Stored records:
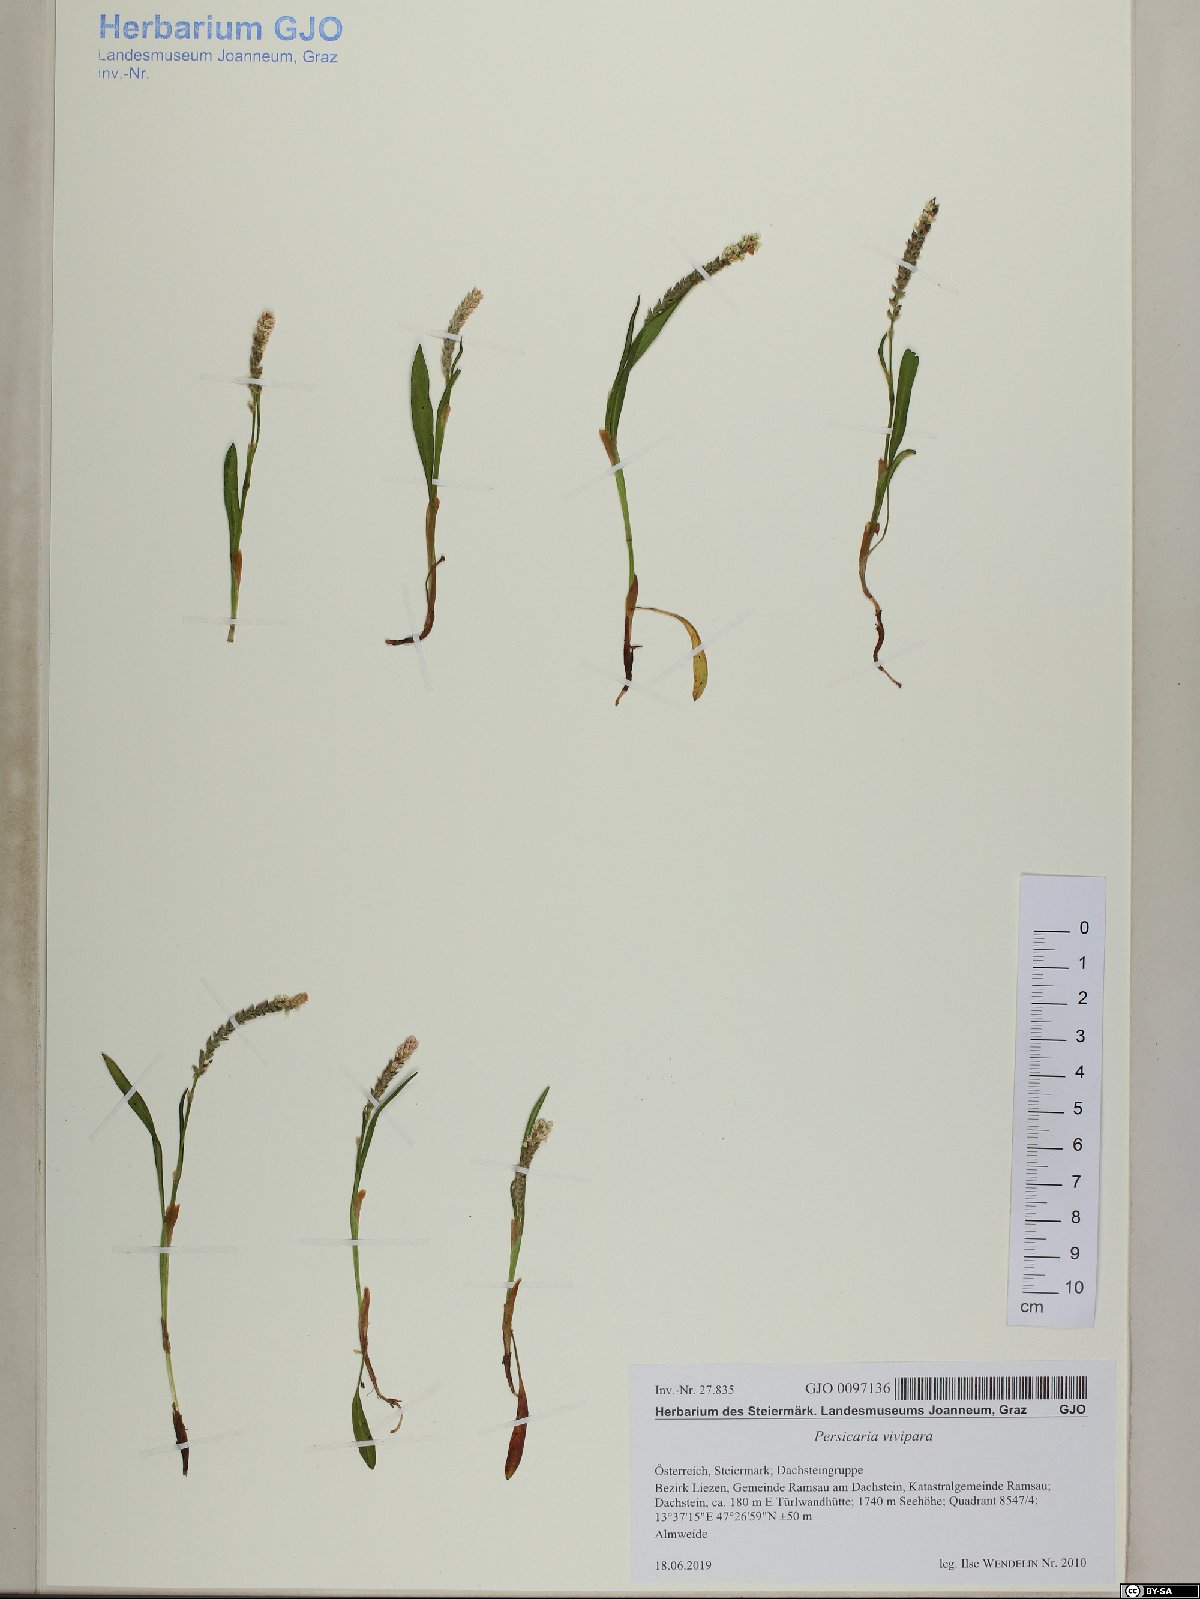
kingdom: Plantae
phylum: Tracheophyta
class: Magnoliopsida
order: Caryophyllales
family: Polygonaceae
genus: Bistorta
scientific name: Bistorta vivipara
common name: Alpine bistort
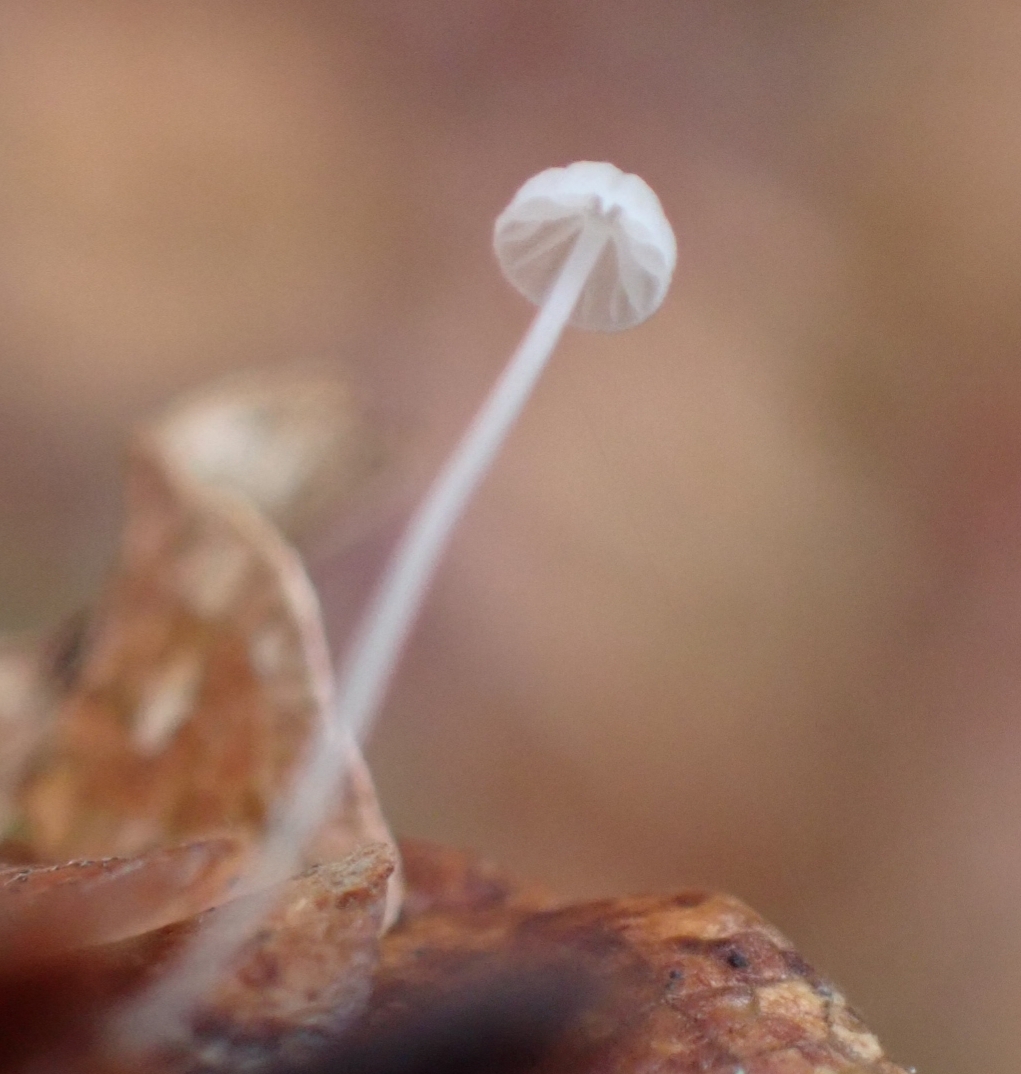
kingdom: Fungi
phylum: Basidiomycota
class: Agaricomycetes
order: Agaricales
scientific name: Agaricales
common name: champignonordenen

--

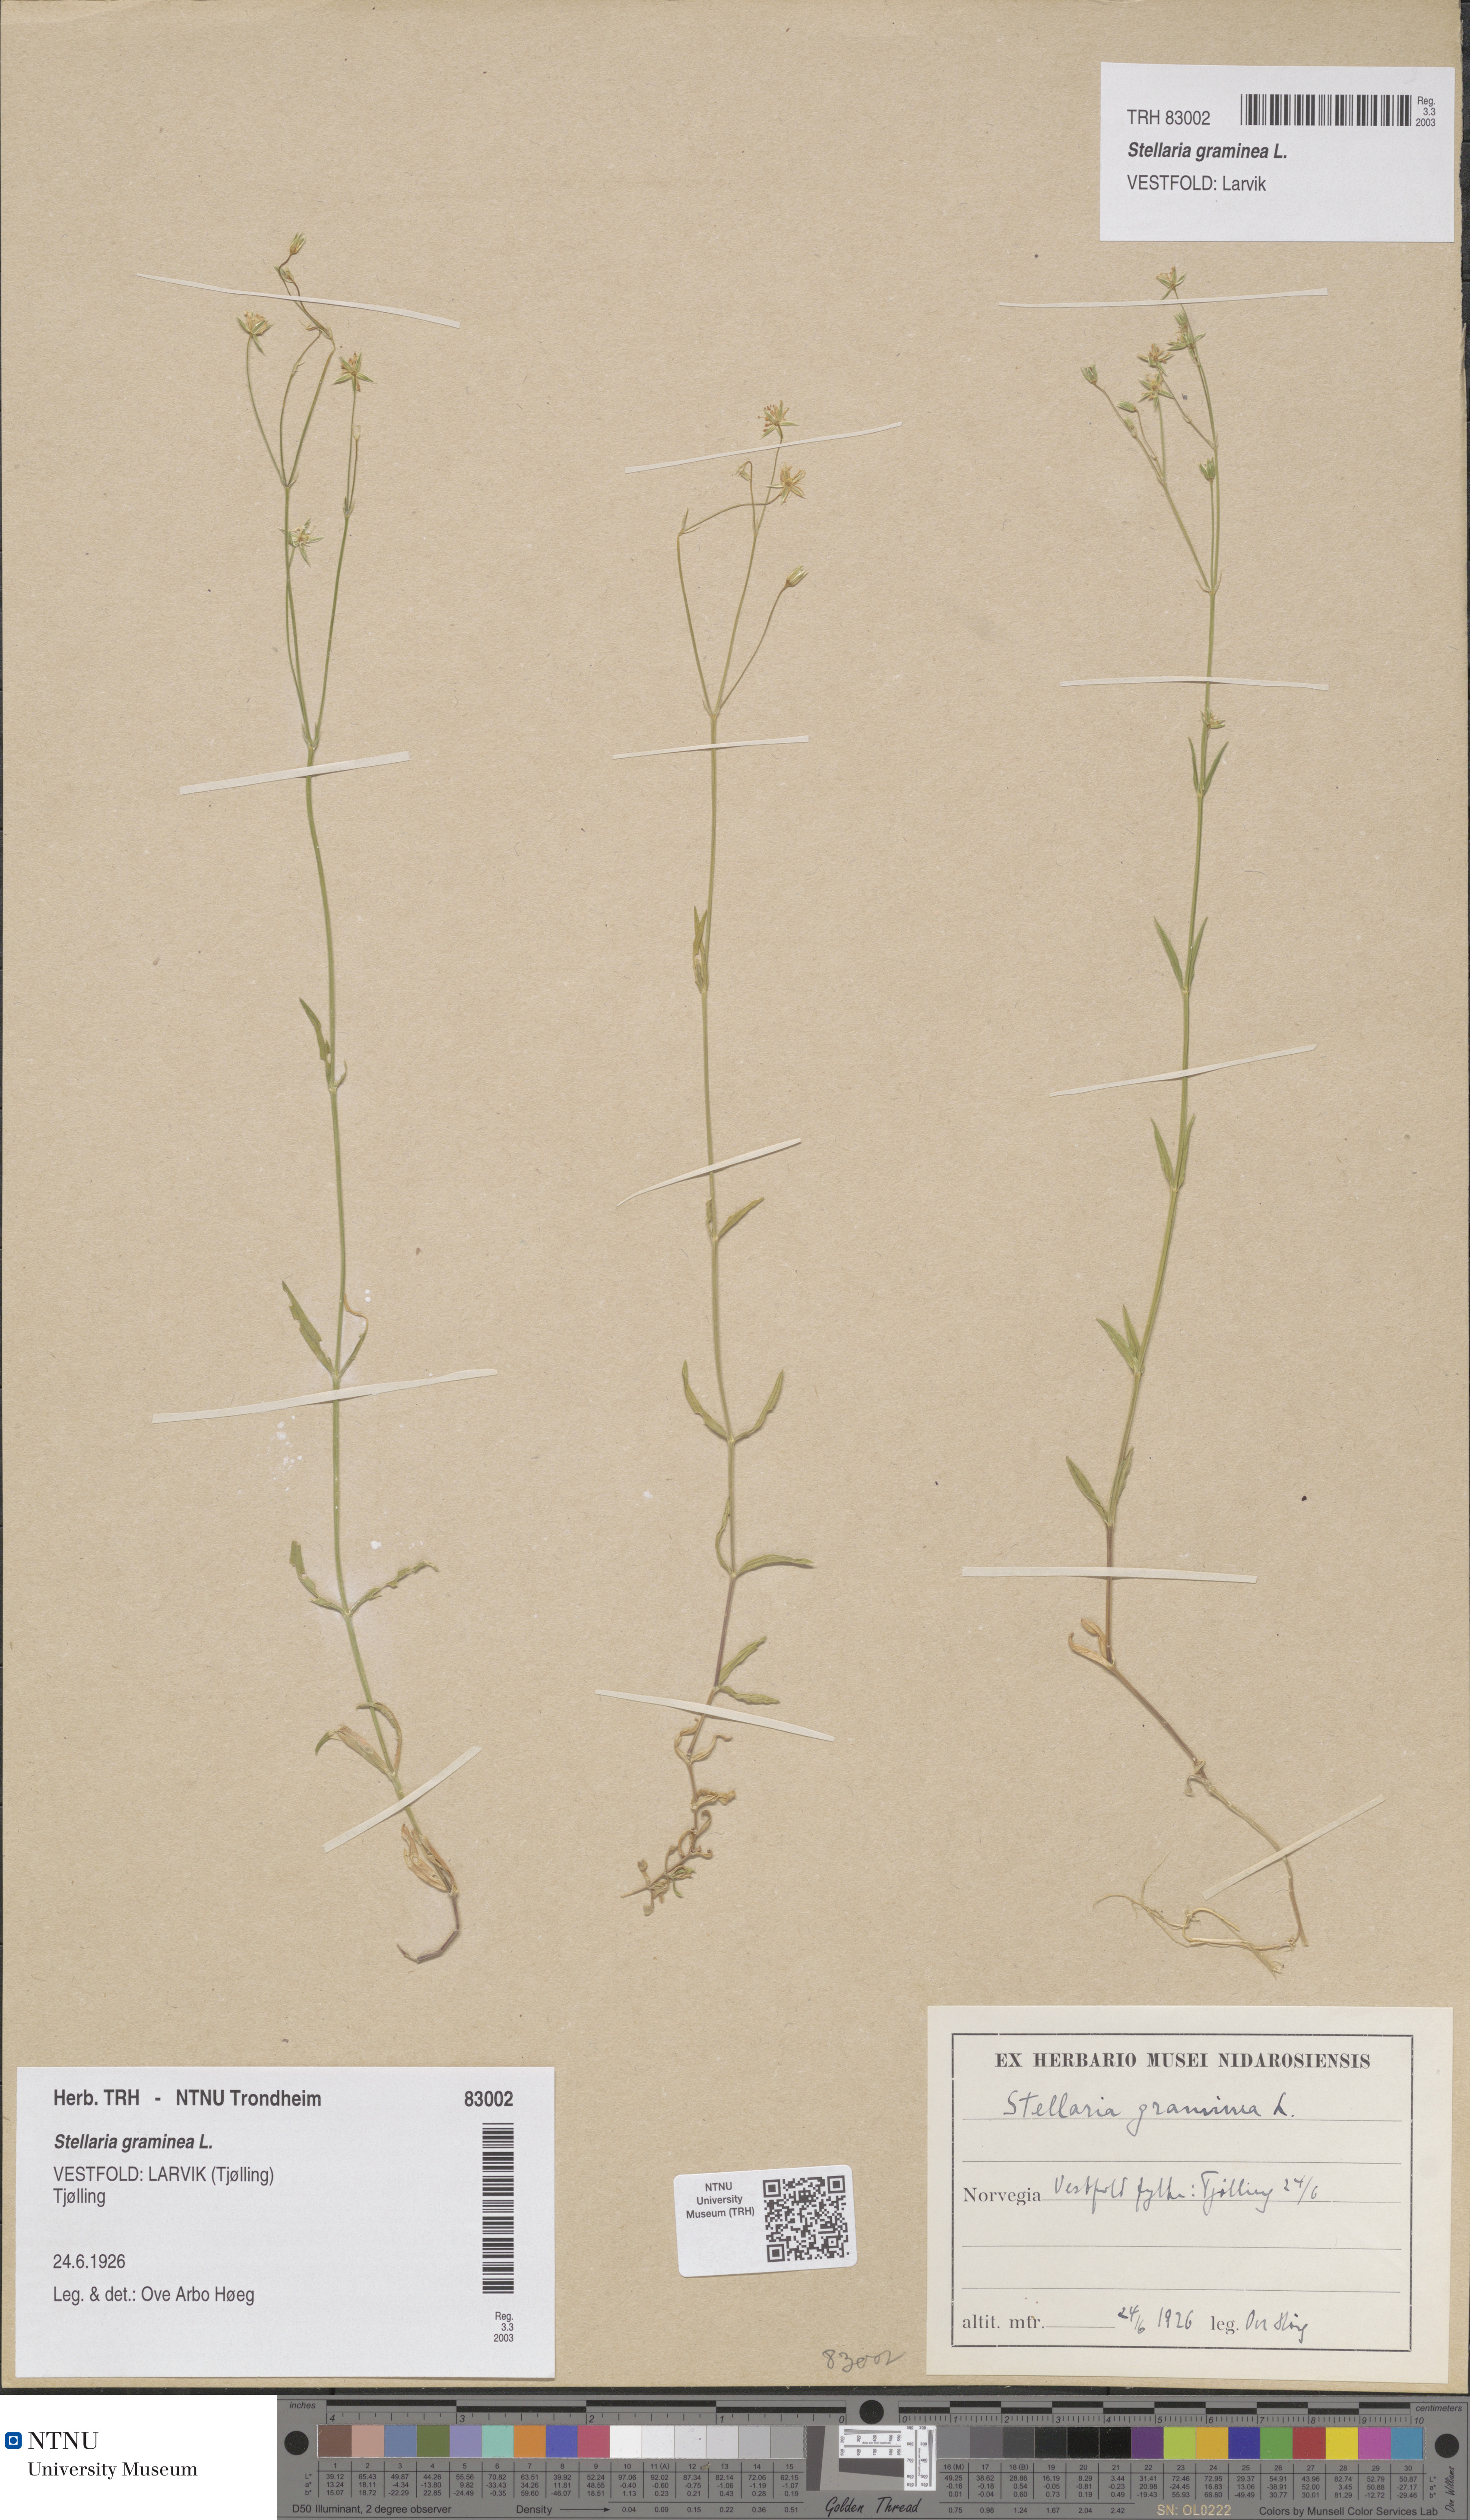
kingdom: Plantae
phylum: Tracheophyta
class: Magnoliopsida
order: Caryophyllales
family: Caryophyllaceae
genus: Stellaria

Aim: Copy the lines from the one containing "scientific name: Bistorta vivipara" through the one containing "scientific name: Agaricales", inclusive, without changing them and leaving out the pictures.

Output for this task:
scientific name: Bistorta vivipara
common name: Alpine bistort
kingdom: Fungi
phylum: Basidiomycota
class: Agaricomycetes
order: Agaricales
scientific name: Agaricales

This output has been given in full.